Although it did not name the registrar explicitly, according to WHOIS searches, New York-based Register.com manages the domains that were redirected, as well as the primary icann.org and iana.org domains.
Two weeks ago, Turkish hackers rerouted traffic to some of the domains used by ICANN (Internet Corporation for Assigned Names and Numbers) and one of its subsidiary organisations, IANA (Internet Assigned Numbers Authority).
Visitors who intended to reach iana.com, iana-servers.com, icann.com and icann.net on June 26 were instead shunted to an illegitimate destination, which displayed a taunting message: "You think that you control the domains but you don't! Everybody knows wrong. We control the domains including ICANN! Don't you believe us?"
Through its IANA subsidiary organisation, ICANN manages the DNS root zone and assigns the DNS operators for the internet's top-level domains, such as .com and .org. DNS, which translates the domains and URLs — such as computerworld.com — into IP addresses, is a critical component of the Web's traffic-guiding infrastructure. ICANN, meanwhile, manages the assignment of domain names and IP addresses.
Although an ICANN spokesman provided a terse explanation shortly after the attack, only last week did the organisation provide more information.

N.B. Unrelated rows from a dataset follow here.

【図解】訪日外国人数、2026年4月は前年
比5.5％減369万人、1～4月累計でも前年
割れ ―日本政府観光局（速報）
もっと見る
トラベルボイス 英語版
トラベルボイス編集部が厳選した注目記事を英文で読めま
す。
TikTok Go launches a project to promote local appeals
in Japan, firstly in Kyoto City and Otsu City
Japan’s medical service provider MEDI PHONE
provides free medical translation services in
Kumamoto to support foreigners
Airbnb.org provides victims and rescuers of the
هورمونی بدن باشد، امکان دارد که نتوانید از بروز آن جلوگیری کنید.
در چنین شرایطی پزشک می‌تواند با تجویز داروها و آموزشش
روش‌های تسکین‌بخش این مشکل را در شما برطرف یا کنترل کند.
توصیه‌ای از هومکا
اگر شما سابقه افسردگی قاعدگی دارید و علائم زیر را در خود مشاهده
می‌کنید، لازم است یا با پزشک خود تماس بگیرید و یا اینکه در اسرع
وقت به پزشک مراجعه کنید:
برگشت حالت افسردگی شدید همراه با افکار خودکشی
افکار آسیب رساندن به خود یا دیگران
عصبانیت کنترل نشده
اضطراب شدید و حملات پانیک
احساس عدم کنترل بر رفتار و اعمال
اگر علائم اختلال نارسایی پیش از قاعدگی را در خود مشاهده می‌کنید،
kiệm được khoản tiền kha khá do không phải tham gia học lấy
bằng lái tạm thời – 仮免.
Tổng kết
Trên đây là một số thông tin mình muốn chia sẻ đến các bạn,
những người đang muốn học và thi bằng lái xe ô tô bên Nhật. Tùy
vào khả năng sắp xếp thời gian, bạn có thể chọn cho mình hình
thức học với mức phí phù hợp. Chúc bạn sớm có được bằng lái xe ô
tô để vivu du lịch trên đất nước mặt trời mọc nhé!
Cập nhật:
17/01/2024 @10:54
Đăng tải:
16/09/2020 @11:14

In a statement posted to its website on Thursday, ICANN said the attack had been launched against the internet registrar responsible for the victimised domains, not against the organisation itself.
"The DNS redirect was a result of an attack on ICANN's registrar's systems," said ICANN. "A full, confidential, security report from that registrar has since been provided to ICANN with respect to this attack."
According to ICANN, the attack was two-pronged. "It would appear the attack was sophisticated, combining both social and technological techniques, but was also limited and focused," said the organisation. "The redirect was noticed and corrected within 20 minutes; however it may have taken anywhere up to 48 hours for the redirect to be entirely removed from the internet."
While ICANN said it is "confident" that new measures will prevent a repeat embarrassment, it also acknowledged that it has launched an internal review of its security procedures.
Register.com did not immediately reply to a request for comment.